— EXERCISE BRIEF —
Look through the data below and, wherever a line carries the word "persistence", please copy that line.

— SUPPLIED RECORDS —

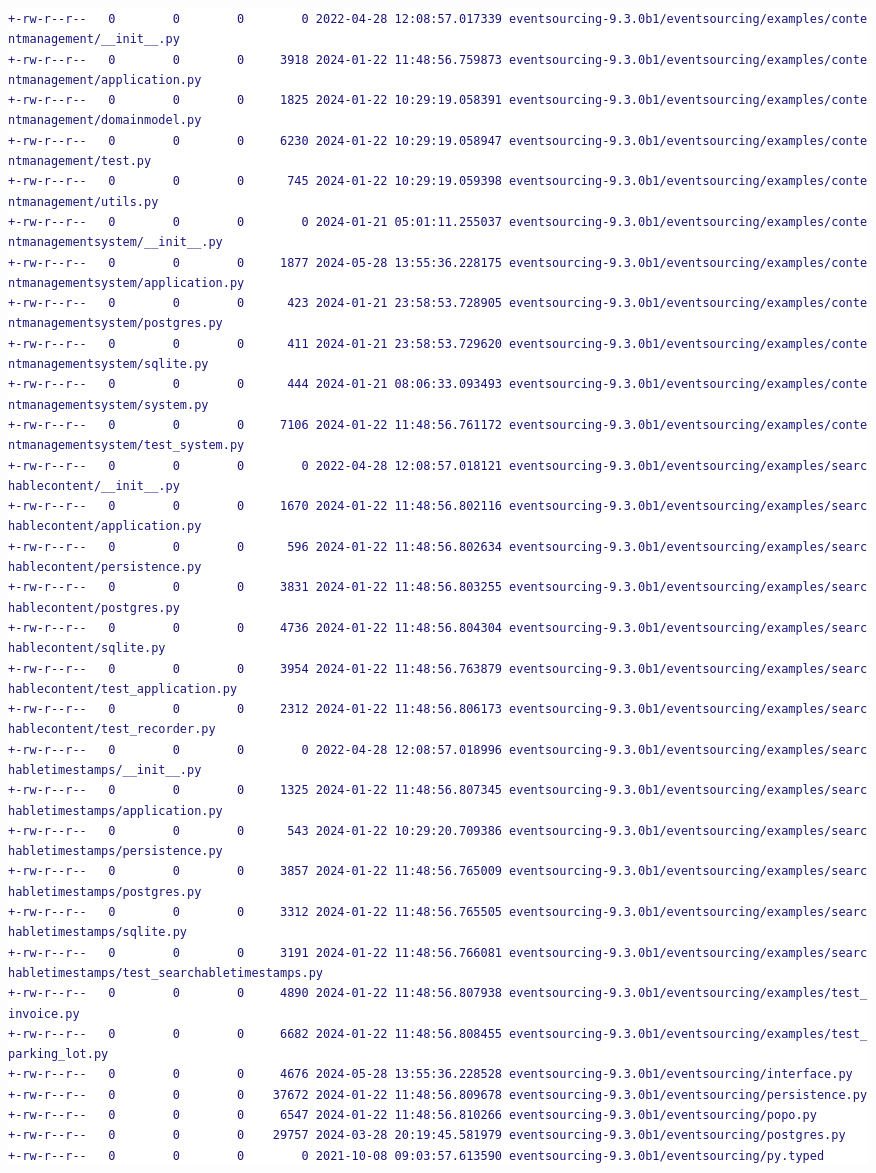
 ```diff
+-rw-r--r--   0        0        0        0 2022-04-28 12:08:57.017339 eventsourcing-9.3.0b1/eventsourcing/examples/contentmanagement/__init__.py
+-rw-r--r--   0        0        0     3918 2024-01-22 11:48:56.759873 eventsourcing-9.3.0b1/eventsourcing/examples/contentmanagement/application.py
+-rw-r--r--   0        0        0     1825 2024-01-22 10:29:19.058391 eventsourcing-9.3.0b1/eventsourcing/examples/contentmanagement/domainmodel.py
+-rw-r--r--   0        0        0     6230 2024-01-22 10:29:19.058947 eventsourcing-9.3.0b1/eventsourcing/examples/contentmanagement/test.py
+-rw-r--r--   0        0        0      745 2024-01-22 10:29:19.059398 eventsourcing-9.3.0b1/eventsourcing/examples/contentmanagement/utils.py
+-rw-r--r--   0        0        0        0 2024-01-21 05:01:11.255037 eventsourcing-9.3.0b1/eventsourcing/examples/contentmanagementsystem/__init__.py
+-rw-r--r--   0        0        0     1877 2024-05-28 13:55:36.228175 eventsourcing-9.3.0b1/eventsourcing/examples/contentmanagementsystem/application.py
+-rw-r--r--   0        0        0      423 2024-01-21 23:58:53.728905 eventsourcing-9.3.0b1/eventsourcing/examples/contentmanagementsystem/postgres.py
+-rw-r--r--   0        0        0      411 2024-01-21 23:58:53.729620 eventsourcing-9.3.0b1/eventsourcing/examples/contentmanagementsystem/sqlite.py
+-rw-r--r--   0        0        0      444 2024-01-21 08:06:33.093493 eventsourcing-9.3.0b1/eventsourcing/examples/contentmanagementsystem/system.py
+-rw-r--r--   0        0        0     7106 2024-01-22 11:48:56.761172 eventsourcing-9.3.0b1/eventsourcing/examples/contentmanagementsystem/test_system.py
+-rw-r--r--   0        0        0        0 2022-04-28 12:08:57.018121 eventsourcing-9.3.0b1/eventsourcing/examples/searchablecontent/__init__.py
+-rw-r--r--   0        0        0     1670 2024-01-22 11:48:56.802116 eventsourcing-9.3.0b1/eventsourcing/examples/searchablecontent/application.py
+-rw-r--r--   0        0        0      596 2024-01-22 11:48:56.802634 eventsourcing-9.3.0b1/eventsourcing/examples/searchablecontent/persistence.py
+-rw-r--r--   0        0        0     3831 2024-01-22 11:48:56.803255 eventsourcing-9.3.0b1/eventsourcing/examples/searchablecontent/postgres.py
+-rw-r--r--   0        0        0     4736 2024-01-22 11:48:56.804304 eventsourcing-9.3.0b1/eventsourcing/examples/searchablecontent/sqlite.py
+-rw-r--r--   0        0        0     3954 2024-01-22 11:48:56.763879 eventsourcing-9.3.0b1/eventsourcing/examples/searchablecontent/test_application.py
+-rw-r--r--   0        0        0     2312 2024-01-22 11:48:56.806173 eventsourcing-9.3.0b1/eventsourcing/examples/searchablecontent/test_recorder.py
+-rw-r--r--   0        0        0        0 2022-04-28 12:08:57.018996 eventsourcing-9.3.0b1/eventsourcing/examples/searchabletimestamps/__init__.py
+-rw-r--r--   0        0        0     1325 2024-01-22 11:48:56.807345 eventsourcing-9.3.0b1/eventsourcing/examples/searchabletimestamps/application.py
+-rw-r--r--   0        0        0      543 2024-01-22 10:29:20.709386 eventsourcing-9.3.0b1/eventsourcing/examples/searchabletimestamps/persistence.py
+-rw-r--r--   0        0        0     3857 2024-01-22 11:48:56.765009 eventsourcing-9.3.0b1/eventsourcing/examples/searchabletimestamps/postgres.py
+-rw-r--r--   0        0        0     3312 2024-01-22 11:48:56.765505 eventsourcing-9.3.0b1/eventsourcing/examples/searchabletimestamps/sqlite.py
+-rw-r--r--   0        0        0     3191 2024-01-22 11:48:56.766081 eventsourcing-9.3.0b1/eventsourcing/examples/searchabletimestamps/test_searchabletimestamps.py
+-rw-r--r--   0        0        0     4890 2024-01-22 11:48:56.807938 eventsourcing-9.3.0b1/eventsourcing/examples/test_invoice.py
+-rw-r--r--   0        0        0     6682 2024-01-22 11:48:56.808455 eventsourcing-9.3.0b1/eventsourcing/examples/test_parking_lot.py
+-rw-r--r--   0        0        0     4676 2024-05-28 13:55:36.228528 eventsourcing-9.3.0b1/eventsourcing/interface.py
+-rw-r--r--   0        0        0    37672 2024-01-22 11:48:56.809678 eventsourcing-9.3.0b1/eventsourcing/persistence.py
+-rw-r--r--   0        0        0     6547 2024-01-22 11:48:56.810266 eventsourcing-9.3.0b1/eventsourcing/popo.py
+-rw-r--r--   0        0        0    29757 2024-03-28 20:19:45.581979 eventsourcing-9.3.0b1/eventsourcing/postgres.py
+-rw-r--r--   0        0        0        0 2021-10-08 09:03:57.613590 eventsourcing-9.3.0b1/eventsourcing/py.typed
```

— REPLY —
+-rw-r--r--   0        0        0      596 2024-01-22 11:48:56.802634 eventsourcing-9.3.0b1/eventsourcing/examples/searchablecontent/persistence.py
+-rw-r--r--   0        0        0      543 2024-01-22 10:29:20.709386 eventsourcing-9.3.0b1/eventsourcing/examples/searchabletimestamps/persistence.py
+-rw-r--r--   0        0        0    37672 2024-01-22 11:48:56.809678 eventsourcing-9.3.0b1/eventsourcing/persistence.py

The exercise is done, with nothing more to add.